The output will comprise these files:

subCorpus_orth.txt
List of selected sentences (orthographic).
subCorpus_phon.txt
List of selected sentences (phonemic).
subCorpus_units.txt
List of chosen units, with their counts. The line format is count unit, as in: 61   #1@-ng.
subCorpus_units_not.htm
List of units not found in the input. As this list is likely to be quite large, it is formatted in html for ease of navigation. A table of contents lists 'basic' (i.e., context-independent) monophones and diphones. The body of the report is two tables showing, for each 'basic' unit, which context-dependent units are missing. Anything with more than half of its context-dependent units missing is highlighted in red in both the toc and the body of the report. An example is here.
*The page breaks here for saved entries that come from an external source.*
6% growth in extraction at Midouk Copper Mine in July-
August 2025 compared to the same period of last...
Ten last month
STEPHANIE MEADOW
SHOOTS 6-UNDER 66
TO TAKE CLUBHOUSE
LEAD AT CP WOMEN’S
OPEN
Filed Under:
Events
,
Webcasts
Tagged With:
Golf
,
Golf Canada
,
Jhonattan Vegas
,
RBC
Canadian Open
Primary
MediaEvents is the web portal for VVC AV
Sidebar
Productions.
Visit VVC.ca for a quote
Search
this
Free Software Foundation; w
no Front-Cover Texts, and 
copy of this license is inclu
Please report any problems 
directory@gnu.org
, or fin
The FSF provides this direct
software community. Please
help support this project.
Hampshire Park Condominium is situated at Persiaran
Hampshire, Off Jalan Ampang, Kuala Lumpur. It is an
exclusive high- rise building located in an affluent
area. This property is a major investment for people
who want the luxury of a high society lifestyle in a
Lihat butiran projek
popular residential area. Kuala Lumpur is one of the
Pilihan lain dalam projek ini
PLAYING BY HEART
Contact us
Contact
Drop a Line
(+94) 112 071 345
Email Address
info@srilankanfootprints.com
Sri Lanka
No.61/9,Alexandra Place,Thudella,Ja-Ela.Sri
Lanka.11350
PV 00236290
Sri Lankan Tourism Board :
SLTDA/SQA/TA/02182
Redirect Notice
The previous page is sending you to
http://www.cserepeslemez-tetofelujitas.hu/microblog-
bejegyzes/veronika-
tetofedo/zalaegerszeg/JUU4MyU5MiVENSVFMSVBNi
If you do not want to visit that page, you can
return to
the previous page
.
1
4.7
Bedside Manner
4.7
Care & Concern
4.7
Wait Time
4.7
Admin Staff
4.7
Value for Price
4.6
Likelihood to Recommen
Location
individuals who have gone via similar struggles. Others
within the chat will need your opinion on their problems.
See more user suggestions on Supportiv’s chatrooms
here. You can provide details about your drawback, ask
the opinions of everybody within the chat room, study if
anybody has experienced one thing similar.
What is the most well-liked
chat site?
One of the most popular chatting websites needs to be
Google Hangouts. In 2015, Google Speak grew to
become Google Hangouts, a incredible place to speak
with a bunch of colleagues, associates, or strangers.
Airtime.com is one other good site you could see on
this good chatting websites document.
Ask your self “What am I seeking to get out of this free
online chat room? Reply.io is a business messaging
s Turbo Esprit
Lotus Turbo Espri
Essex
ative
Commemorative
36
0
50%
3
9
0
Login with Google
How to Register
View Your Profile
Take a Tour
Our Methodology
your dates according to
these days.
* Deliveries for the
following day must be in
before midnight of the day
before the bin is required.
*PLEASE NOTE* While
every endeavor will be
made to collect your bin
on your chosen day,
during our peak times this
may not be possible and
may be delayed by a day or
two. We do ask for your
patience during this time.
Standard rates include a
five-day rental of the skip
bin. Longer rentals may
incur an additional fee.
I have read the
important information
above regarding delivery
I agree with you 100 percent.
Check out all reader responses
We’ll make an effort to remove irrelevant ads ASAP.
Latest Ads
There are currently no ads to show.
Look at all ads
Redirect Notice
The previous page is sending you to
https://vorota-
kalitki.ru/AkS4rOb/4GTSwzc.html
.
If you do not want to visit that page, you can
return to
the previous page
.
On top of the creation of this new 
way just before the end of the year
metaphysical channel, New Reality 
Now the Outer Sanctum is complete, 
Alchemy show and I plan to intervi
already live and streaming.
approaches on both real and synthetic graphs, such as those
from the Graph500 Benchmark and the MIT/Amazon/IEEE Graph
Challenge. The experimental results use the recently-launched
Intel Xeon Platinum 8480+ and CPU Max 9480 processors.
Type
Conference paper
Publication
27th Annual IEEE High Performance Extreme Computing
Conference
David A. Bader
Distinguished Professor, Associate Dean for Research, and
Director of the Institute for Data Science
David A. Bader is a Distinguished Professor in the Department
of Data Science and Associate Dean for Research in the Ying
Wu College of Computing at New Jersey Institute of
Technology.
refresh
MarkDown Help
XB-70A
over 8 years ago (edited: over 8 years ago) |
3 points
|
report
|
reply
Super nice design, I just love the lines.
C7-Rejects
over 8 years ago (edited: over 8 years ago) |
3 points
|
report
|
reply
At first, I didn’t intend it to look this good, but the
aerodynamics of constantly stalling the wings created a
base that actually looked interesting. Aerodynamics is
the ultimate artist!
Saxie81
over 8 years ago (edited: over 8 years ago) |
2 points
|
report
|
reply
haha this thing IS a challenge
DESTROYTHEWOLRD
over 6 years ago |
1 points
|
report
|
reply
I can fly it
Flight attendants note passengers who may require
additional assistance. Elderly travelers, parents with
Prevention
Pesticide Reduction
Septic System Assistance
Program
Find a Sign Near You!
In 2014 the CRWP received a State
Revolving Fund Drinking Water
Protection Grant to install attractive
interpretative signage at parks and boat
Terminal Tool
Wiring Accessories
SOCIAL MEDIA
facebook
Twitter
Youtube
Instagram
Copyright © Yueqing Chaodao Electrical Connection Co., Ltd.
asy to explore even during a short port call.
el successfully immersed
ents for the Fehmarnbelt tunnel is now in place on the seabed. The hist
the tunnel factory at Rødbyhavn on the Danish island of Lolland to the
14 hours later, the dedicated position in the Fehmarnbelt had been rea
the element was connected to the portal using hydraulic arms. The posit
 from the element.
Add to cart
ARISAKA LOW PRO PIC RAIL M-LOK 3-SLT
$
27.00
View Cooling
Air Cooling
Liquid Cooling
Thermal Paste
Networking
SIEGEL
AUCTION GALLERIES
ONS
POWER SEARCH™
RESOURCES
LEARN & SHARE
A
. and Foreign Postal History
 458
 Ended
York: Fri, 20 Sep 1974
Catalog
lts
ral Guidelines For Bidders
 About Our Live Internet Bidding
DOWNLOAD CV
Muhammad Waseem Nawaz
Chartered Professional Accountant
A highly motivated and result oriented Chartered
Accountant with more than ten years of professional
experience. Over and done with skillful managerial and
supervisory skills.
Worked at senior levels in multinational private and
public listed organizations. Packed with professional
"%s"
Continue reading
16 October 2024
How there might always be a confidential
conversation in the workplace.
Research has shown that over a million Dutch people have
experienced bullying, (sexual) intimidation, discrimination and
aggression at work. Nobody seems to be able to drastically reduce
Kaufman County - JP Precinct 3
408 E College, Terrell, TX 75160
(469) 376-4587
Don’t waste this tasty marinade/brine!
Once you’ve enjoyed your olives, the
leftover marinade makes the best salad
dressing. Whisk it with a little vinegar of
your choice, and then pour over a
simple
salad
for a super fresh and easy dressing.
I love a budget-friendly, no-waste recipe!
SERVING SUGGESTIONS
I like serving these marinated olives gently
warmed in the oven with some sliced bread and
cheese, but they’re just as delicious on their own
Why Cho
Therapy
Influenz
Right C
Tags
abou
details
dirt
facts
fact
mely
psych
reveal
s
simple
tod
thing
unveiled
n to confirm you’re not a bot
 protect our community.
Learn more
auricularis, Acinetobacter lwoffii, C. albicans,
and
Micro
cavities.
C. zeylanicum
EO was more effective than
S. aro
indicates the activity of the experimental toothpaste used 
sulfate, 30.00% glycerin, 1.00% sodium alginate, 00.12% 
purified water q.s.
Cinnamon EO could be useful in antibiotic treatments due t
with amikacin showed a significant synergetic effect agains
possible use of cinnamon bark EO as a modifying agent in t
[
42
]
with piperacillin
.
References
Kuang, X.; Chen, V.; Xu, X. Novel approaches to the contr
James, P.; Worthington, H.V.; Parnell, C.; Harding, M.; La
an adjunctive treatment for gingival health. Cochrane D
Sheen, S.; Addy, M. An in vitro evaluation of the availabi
Format of 'phonetized' sentences

Here is an example of an orthographic sentence (of Welsh) and its phonemic representation:

Ewch i fyny, ac fei cewch ar unwaith.

$1eu-x#i#v-4@-n-y/a-k#v-1ei#k-1eu-x#a-r#4y-n-w-ai-th$

As well as the phones themselves there are:

  • Stress markers: numbers 1-4, before vowels;
  • Word separators: '#';
  • Phrase separators: '/';
  • Utterance boundaries: '$'.

TODO

(This section may not be very readable;)

command-line user interface

parameters:

  • orth text input
  • phon text input
  • min freq for input units
  • min examples to collect of each unit

outputs:

  • verbose/quiet
  • orth text output
  • phon text output
  • got these units
  • haven't got these units - inc. units which were present but below inclusion threshold?

Experiments

  • min_examples_to_get > 1

Documentation

  • definitions: - naive/generalised units (old-style optese) - context-sensitive units (hpi)
  • optese
  • not_covered

References

[CORMEN90]Cormen, Thomas, H., Charles E. Leiserson, and Ronald L. Rivest. (1990). Introduction to Algorithms. Cambridge, Ma.: MIT Press.